This invention relates generally to ultrasonic transducers for liquid level gauges, and more particularly to an ultrasonic transducer suitable for use in corrosive environments.
Ultrasonic liquid level measurement is fundamentally based on the emission of ultrasonic energy by a transmitter at a measuring station and the reflection of the transmitted energy from the surface of the liquid whose level is to be gauged to a receiver at the same station. Transmitted ultrasonic pulses are directed at the surface of the liquid through the vapor or gas thereabove. The elapsed transit time from the transmitter to the receiver is measured electronically and computed to provide an accurate measure of the distance between the measuring station and the liquid surface, thereby providing a reading of liquid level.
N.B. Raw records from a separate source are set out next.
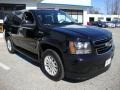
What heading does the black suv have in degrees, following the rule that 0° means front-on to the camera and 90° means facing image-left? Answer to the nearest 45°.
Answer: approximately 315°

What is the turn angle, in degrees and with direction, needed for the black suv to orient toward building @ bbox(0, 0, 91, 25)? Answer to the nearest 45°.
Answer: approximately 135° to its left
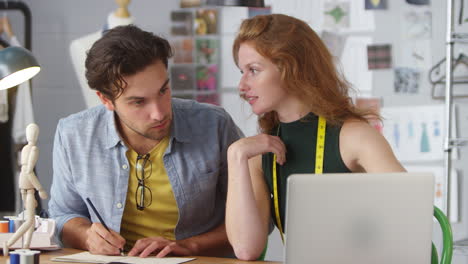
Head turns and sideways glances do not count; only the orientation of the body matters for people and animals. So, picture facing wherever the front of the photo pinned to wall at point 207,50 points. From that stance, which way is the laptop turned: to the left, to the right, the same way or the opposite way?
the opposite way

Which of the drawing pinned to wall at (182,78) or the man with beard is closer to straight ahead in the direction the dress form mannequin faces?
the man with beard

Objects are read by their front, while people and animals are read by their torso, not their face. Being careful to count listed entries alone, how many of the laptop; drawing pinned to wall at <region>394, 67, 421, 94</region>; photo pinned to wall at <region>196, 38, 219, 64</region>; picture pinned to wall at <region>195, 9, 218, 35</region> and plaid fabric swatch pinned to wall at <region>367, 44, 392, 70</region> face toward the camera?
4

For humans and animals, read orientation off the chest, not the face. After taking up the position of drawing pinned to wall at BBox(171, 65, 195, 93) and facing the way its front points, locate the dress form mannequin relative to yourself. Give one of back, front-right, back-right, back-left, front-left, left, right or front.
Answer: right

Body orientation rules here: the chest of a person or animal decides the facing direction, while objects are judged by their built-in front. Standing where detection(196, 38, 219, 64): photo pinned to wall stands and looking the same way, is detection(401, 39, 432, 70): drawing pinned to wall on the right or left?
on its left

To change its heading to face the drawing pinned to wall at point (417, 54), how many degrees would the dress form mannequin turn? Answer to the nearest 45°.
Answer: approximately 90° to its left

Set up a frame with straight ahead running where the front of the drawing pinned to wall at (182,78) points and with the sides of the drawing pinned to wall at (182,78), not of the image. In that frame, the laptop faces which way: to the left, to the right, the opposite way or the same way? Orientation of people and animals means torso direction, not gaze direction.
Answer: the opposite way

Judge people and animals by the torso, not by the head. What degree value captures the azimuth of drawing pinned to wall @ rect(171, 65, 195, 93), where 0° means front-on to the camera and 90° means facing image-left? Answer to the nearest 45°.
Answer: approximately 0°

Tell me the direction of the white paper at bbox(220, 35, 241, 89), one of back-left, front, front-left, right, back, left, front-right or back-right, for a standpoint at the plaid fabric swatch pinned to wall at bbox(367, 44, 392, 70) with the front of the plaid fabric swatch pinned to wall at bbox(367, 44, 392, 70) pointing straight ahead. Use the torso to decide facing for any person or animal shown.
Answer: right

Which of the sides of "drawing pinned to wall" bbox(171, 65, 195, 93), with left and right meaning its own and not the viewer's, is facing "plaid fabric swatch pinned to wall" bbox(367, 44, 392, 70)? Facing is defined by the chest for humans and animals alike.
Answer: left

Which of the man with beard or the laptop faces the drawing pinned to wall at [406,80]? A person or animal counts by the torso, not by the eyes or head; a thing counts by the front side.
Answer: the laptop

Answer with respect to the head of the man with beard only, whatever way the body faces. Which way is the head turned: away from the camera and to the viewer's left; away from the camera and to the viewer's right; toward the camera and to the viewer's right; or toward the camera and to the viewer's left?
toward the camera and to the viewer's right
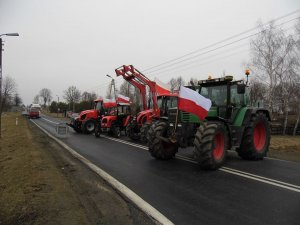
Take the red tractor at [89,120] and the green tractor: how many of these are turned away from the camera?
0

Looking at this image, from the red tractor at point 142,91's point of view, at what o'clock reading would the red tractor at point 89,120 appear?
the red tractor at point 89,120 is roughly at 3 o'clock from the red tractor at point 142,91.

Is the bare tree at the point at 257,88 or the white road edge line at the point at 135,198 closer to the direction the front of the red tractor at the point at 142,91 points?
the white road edge line

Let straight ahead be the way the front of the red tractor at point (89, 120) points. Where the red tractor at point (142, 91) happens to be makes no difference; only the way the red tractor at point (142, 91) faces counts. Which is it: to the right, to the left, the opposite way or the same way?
the same way

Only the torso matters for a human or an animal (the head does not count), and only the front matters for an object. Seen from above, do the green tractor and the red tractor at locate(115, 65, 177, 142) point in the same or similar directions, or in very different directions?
same or similar directions

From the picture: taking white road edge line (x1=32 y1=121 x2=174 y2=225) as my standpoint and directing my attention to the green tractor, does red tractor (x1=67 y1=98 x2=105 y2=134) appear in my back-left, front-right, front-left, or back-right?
front-left

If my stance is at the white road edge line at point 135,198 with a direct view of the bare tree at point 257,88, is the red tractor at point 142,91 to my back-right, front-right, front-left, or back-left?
front-left

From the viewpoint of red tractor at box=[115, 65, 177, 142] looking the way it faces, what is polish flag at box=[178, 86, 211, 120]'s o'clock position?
The polish flag is roughly at 10 o'clock from the red tractor.

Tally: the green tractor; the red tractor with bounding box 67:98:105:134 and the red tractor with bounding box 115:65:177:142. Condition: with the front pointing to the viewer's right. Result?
0

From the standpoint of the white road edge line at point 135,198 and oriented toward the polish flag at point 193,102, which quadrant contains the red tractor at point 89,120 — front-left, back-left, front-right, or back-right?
front-left

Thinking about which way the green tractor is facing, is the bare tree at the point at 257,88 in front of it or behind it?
behind

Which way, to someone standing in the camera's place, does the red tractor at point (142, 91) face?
facing the viewer and to the left of the viewer

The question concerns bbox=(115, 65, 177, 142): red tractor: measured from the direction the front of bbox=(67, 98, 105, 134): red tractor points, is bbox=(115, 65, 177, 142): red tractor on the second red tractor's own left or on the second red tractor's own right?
on the second red tractor's own left
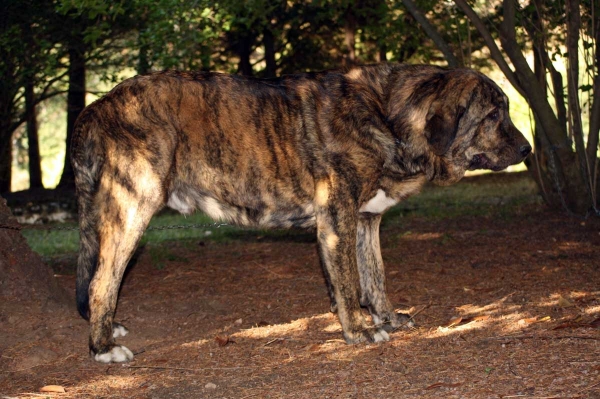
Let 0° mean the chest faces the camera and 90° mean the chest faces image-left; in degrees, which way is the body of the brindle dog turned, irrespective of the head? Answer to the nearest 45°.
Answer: approximately 270°

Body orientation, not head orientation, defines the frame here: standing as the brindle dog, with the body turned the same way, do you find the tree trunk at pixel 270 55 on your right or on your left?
on your left

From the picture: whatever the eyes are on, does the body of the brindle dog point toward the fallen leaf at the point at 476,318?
yes

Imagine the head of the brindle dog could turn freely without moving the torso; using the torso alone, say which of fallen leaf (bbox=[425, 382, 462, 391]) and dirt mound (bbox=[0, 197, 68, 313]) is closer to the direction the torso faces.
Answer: the fallen leaf

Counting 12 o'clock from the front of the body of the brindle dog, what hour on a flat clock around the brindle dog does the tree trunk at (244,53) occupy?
The tree trunk is roughly at 9 o'clock from the brindle dog.

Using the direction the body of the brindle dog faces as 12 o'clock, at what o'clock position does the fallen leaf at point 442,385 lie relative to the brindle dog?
The fallen leaf is roughly at 2 o'clock from the brindle dog.

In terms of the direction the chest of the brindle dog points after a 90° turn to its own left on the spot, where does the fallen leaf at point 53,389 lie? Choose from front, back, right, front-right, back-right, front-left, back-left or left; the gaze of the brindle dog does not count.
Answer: back-left

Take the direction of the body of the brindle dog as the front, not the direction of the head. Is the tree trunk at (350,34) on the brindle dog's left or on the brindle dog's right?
on the brindle dog's left

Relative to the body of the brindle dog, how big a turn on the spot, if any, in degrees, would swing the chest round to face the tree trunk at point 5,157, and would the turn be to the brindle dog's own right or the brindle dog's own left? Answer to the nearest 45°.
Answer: approximately 135° to the brindle dog's own left

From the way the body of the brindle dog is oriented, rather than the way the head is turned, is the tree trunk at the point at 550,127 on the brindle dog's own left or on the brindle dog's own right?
on the brindle dog's own left
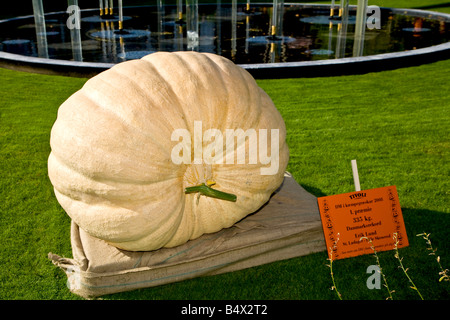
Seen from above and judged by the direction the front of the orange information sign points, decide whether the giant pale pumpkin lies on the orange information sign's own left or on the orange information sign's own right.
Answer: on the orange information sign's own right

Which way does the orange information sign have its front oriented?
toward the camera

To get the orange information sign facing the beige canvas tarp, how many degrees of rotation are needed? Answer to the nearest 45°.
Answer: approximately 45° to its right
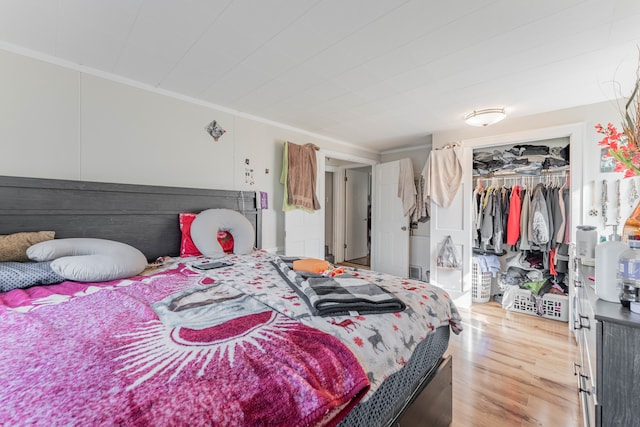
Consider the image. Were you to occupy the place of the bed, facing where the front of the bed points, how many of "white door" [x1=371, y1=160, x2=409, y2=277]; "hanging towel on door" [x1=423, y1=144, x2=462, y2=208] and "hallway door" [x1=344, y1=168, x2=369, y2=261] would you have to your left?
3

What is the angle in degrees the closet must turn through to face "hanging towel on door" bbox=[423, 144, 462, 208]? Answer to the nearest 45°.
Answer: approximately 90° to its right

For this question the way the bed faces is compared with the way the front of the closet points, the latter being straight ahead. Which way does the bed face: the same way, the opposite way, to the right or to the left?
to the left

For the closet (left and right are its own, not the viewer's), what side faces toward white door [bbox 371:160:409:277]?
right

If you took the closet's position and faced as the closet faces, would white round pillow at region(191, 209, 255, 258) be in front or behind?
in front

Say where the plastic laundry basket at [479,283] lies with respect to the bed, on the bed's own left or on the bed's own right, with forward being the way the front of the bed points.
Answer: on the bed's own left

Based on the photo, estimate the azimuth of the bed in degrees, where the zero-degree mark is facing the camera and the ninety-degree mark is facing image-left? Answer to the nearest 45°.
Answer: approximately 315°

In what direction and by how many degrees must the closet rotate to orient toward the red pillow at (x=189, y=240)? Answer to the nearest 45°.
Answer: approximately 45° to its right

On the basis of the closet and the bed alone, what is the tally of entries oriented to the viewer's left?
0

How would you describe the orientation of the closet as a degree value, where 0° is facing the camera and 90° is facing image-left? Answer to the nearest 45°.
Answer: approximately 0°

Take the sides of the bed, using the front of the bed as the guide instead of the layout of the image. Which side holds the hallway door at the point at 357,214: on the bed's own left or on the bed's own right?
on the bed's own left
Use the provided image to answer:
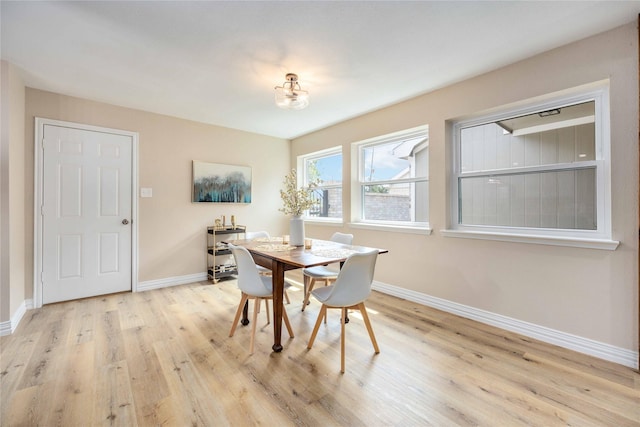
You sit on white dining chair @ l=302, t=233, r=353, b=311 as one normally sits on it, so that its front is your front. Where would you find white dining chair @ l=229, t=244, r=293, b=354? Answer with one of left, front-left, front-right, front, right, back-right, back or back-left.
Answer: front

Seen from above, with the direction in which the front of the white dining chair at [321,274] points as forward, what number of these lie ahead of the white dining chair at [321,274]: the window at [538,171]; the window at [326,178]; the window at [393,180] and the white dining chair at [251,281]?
1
The ultrasonic measuring gauge is especially adapted to measure liquid level in mine shafts and oil wells, where in many instances the environment above the liquid level is corrosive in nature. In conventional forms of ultrasonic liquid-level measuring gauges, the transducer includes an electrostriction element having thin-film electrodes made of a conductive metal, such as silver, formed on its faces so as to produce homogeneous electrostriction. When an element of this type is subjected to a corrosive gas, it is eroded thereby and ultimately rendered inoperative.
In ultrasonic transducers of the type heretofore employed, such as that disclosed in Japanese Utility Model Ser. No. 37192/1974, the electrostriction element is disc-shaped and is affixed to a rigid solid body of greater thickness. This body serves to reduce the inherent resonance frequency of the electrostriction element to an extent affording a resonance frequency in a range suitable for liquid level measurement. The element and rigid body affixed thereto are supported within a case by an ordinary flange secured to a nodal point on the body.
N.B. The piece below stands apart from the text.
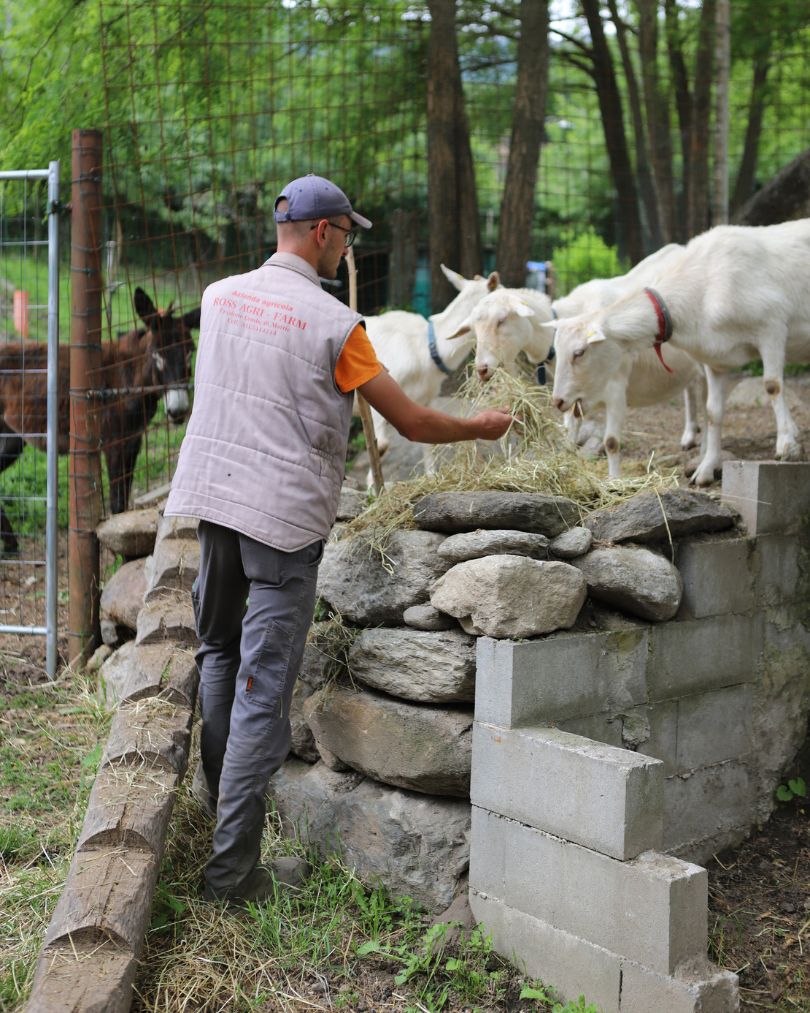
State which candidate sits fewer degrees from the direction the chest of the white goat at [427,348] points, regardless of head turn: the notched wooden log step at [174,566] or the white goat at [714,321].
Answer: the white goat

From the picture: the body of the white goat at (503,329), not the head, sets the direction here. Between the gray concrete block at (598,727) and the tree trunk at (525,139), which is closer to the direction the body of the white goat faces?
the gray concrete block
Such known types of ultrasonic transducers have serious practical deficiencies, quite apart from the fact that they are subject to corrosion. Because of the flange arrangement, a considerable amount of ultrasonic energy is dissipated radially through the flange, this leakage markedly reducing the efficiency of the transducer.
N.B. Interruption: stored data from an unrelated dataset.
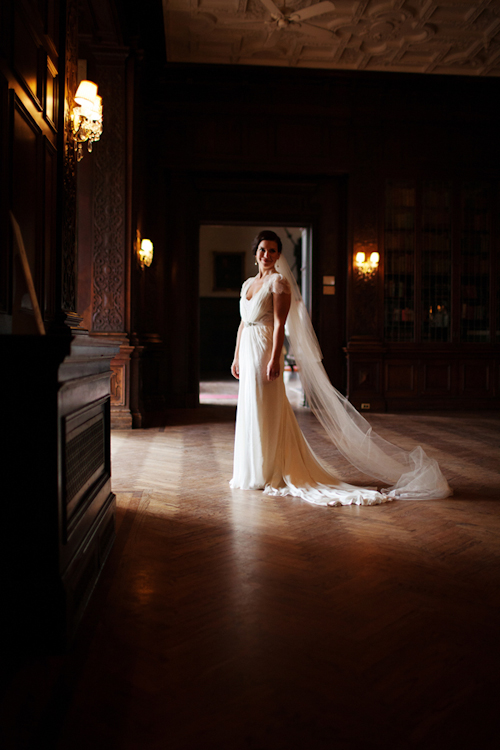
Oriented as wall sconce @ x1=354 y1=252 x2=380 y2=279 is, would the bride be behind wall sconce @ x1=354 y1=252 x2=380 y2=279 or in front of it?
in front

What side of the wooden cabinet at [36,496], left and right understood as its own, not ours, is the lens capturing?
right

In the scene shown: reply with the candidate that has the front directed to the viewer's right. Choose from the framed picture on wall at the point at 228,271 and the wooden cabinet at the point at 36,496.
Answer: the wooden cabinet

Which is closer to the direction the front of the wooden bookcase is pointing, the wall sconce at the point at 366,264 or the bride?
the bride

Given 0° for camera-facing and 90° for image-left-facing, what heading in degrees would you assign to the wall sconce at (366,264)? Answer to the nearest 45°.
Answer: approximately 0°

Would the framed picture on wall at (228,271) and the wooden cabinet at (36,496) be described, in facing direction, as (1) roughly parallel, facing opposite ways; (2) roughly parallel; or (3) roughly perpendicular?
roughly perpendicular

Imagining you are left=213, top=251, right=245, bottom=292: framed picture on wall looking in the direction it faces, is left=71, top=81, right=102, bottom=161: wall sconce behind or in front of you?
in front

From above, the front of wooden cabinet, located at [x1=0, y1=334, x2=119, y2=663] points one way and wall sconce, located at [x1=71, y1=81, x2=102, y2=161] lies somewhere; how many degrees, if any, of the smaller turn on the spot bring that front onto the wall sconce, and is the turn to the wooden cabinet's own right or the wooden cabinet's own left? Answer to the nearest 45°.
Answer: approximately 90° to the wooden cabinet's own left

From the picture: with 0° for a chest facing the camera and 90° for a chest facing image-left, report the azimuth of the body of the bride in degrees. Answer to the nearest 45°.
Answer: approximately 45°
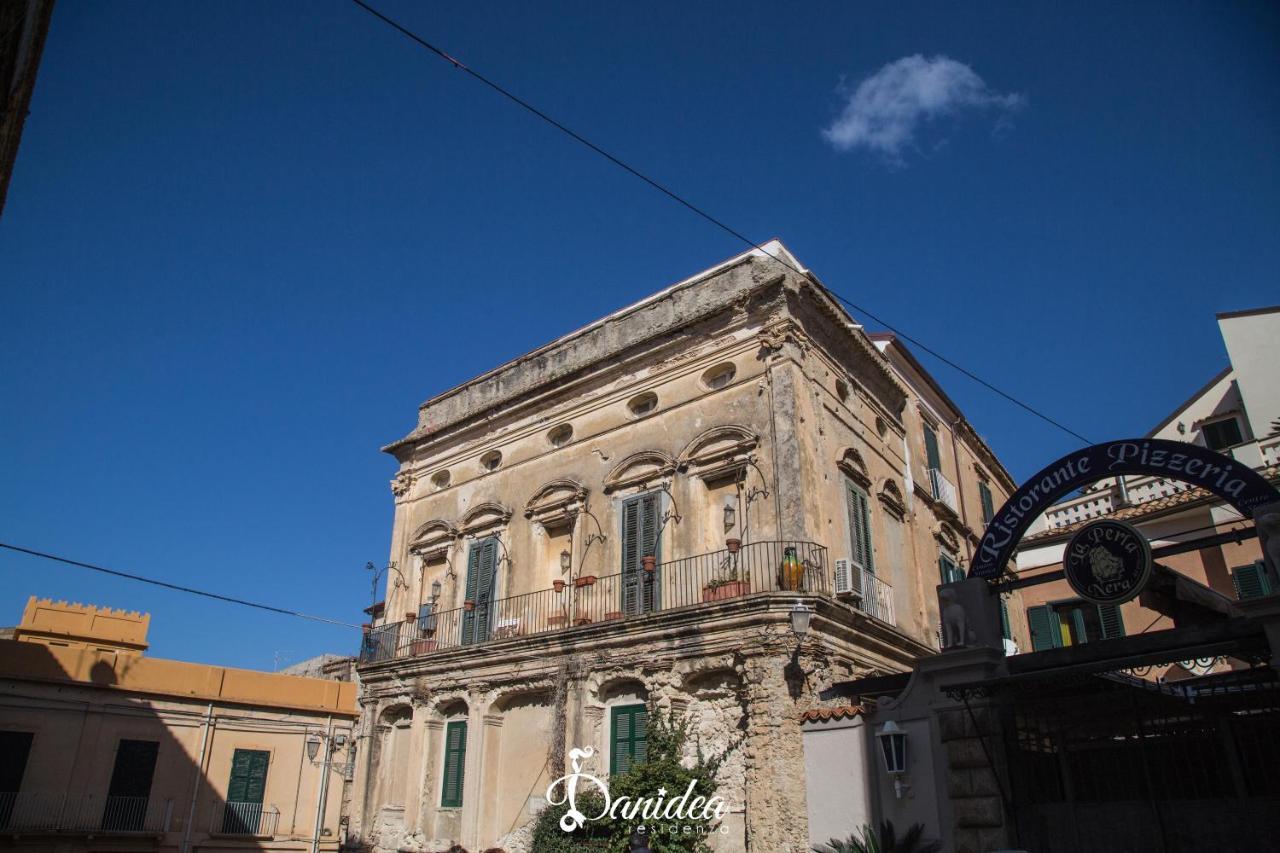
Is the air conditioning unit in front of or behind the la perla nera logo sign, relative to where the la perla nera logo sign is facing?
behind

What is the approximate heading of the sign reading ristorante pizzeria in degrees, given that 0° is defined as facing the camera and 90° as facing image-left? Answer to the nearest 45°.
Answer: approximately 0°

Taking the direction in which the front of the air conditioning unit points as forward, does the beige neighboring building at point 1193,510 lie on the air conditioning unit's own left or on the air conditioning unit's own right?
on the air conditioning unit's own left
Moreover, with existing types of ultrasonic transducers, the same transducer cannot always be used both as a transmitter and a receiver, in that when functioning to measure short distances, the vibrations of the transducer at the termination of transmission are not arrested or damped with sufficient rapidity to render the same transducer operative as a receiver at the instant the echo pulse reflected from the liquid surface arrives. It has, therefore, heretofore been necessary to provide separate transducers for transmission and reception for measuring short distances.